> Instructions to follow
Take the lines below from the first through the one that contains "sicher und bequem" and copy them exactly.

> Dataset entries
+++

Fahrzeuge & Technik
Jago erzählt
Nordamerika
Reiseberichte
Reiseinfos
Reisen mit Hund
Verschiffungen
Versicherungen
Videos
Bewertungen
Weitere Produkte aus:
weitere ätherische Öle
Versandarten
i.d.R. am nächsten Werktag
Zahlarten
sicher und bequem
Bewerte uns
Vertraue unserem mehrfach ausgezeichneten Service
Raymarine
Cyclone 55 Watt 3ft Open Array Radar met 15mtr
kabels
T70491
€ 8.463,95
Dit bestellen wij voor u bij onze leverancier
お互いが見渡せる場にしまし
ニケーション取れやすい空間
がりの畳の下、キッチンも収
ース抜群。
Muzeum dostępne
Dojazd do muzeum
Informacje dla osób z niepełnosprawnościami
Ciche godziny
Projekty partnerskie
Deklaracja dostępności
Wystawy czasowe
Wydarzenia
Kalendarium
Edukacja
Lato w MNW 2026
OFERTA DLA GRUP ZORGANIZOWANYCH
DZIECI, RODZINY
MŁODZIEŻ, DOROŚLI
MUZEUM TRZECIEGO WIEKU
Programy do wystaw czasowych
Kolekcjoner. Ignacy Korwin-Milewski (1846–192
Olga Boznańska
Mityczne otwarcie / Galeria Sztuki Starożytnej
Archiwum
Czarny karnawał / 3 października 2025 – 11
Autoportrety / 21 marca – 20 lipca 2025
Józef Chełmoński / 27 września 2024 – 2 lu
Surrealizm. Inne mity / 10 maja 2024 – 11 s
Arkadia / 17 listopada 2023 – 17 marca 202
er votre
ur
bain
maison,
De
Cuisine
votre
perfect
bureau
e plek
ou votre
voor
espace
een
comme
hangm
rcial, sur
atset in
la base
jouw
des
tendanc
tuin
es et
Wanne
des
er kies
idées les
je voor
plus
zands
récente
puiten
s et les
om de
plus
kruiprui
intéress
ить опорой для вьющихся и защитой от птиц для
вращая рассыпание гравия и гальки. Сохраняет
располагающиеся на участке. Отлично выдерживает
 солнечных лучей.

+++

> Reply to the exercise
Fahrzeuge & Technik
Jago erzählt
Nordamerika
Reiseberichte
Reiseinfos
Reisen mit Hund
Verschiffungen
Versicherungen
Videos
Bewertungen
Weitere Produkte aus:
weitere ätherische Öle
Versandarten
i.d.R. am nächsten Werktag
Zahlarten
sicher und bequem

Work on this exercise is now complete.